If $\cos\beta = −\cos \alpha$ and $\sin \beta =−\sin \alpha $, what must be the relation between $\alpha$ and $\beta$?

Question

If $\cos\beta = −\cos \alpha$ and $\sin \beta =−\sin \alpha $, what must be the relation between $\alpha$ and $\beta$?

I know that then $\alpha = \beta + k \pi$, but I cannot understand why. Would anyone explain this for me please?

Answer 1

Use Prosthaphaeresis Formulas,

$$0=\cos\alpha+\cos\beta=2\cos\dfrac{\alpha+\beta}2\cos\dfrac{\alpha-\beta}2$$

$$0=\sin\alpha+\sin\beta=2\sin\dfrac{\alpha+\beta}2\cos\dfrac{\alpha-\beta}2$$

What if $\cos\dfrac{\alpha-\beta}2$$\ne0$

Answer 2

$(\cos \beta,\sin \beta)$ are coordinates of a point $M$ on unit circle.
The point $P(\cos \alpha, \sin \alpha)$ is symmetrical to $M$ through $0$.
This gives $$\alpha=\beta + (2k+1)\pi, k\in \mathbb{Z}.$$

Answer 3

By the definition we have

$$\cos\beta = −\cos \alpha=\cos (\pi-\alpha) \iff \beta=\pi-\alpha+2k_1\pi \quad \lor \quad -(\pi-\alpha)+2k_2\pi$$

$$\sin\beta = −\sin \alpha=\sin (-\alpha) \iff \beta=-\alpha+2k_3\pi \quad \lor \quad \pi-(-\alpha)+2k_4\pi$$

then we have

• $\beta=\pi-\alpha+2k_1\pi=-\alpha+2k_3\pi\iff \pi =2h\pi$ which is impossible
• $\beta=\pi-\alpha+2k_1\pi=\pi-(-\alpha)+2k_4\pi\iff 2\alpha =2h\pi \iff \alpha =h\pi$

and therefore finally we have

• $\alpha =h\pi$
• $\beta=\pi-h\pi+2k\pi=(1-h)\pi+2k\pi$

or

• $\alpha+\beta=\pi + 2k\pi$

Answer 4

Multiply the first equation by $\sin\beta$ and the second equation by $\cos\beta$ and subtract: $$ \sin\alpha\cos\beta-\cos\alpha\sin\beta=0 $$ that is, $\sin(\alpha-\beta)=0$. This entails $$ \alpha=\beta+2k\pi \qquad\text{or}\qquad \alpha=\beta+\pi+2k\pi $$ ($k$ an integer).

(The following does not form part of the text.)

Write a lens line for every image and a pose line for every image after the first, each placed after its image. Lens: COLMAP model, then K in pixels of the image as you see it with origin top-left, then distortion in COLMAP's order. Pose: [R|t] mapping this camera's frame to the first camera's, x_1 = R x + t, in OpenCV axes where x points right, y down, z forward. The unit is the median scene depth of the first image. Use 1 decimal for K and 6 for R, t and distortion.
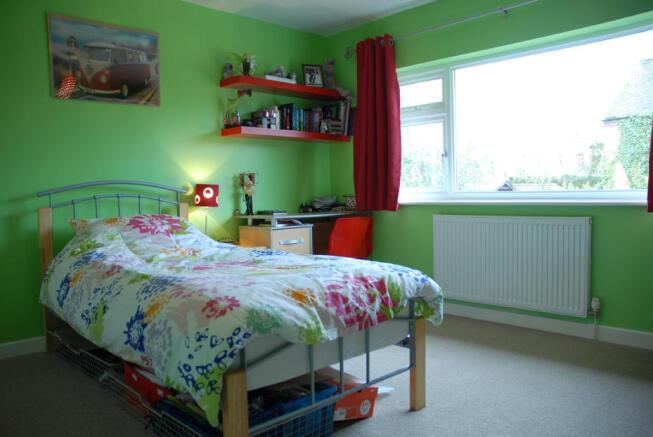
lens RADIAL K [[522.2, 0, 326.5], [0, 522.2, 218.5], [0, 0, 1]] dist [-0.087722, 0.002813]
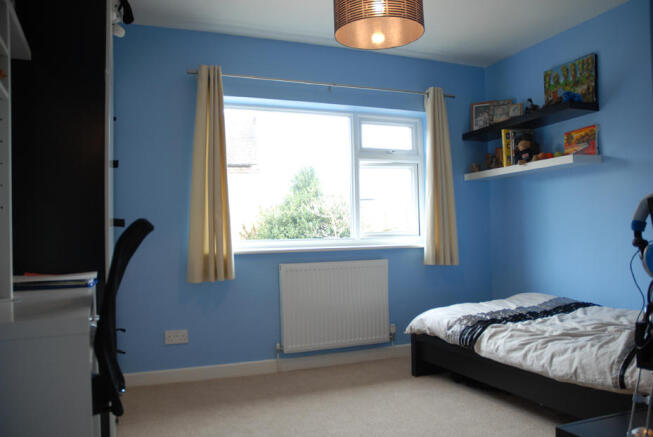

Now let's test the first set of solutions: if $\alpha=\beta+2k\pi$, then $\cos\alpha=\cos\beta$ and $\sin\alpha=\sin\beta$: it's impossible that $\cos\beta=-\cos\beta$ and $\sin\beta=-\sin\beta$.

For the second set of solutions, we have \begin{align} \cos\alpha&=\cos(\beta+\pi+2k\pi)=-\cos\beta \\ \sin\alpha&=\sin(\beta+\pi+2k\pi)=-\sin\beta \end{align} for every $\beta$. So the conclusion is that your conditions are equivalent to $$ \alpha=\beta+\pi+2k\pi \qquad\text{($k$ integer)} $$

Answer 5

$$\tan\alpha=\dfrac{-\sin\beta}{-\cos\beta}=?$$

$\implies\alpha=n\pi+\beta$ where $n$ is any integer

Now check the given condition for even $=2m$(say) and odd $=2m+1$(say) values of $n$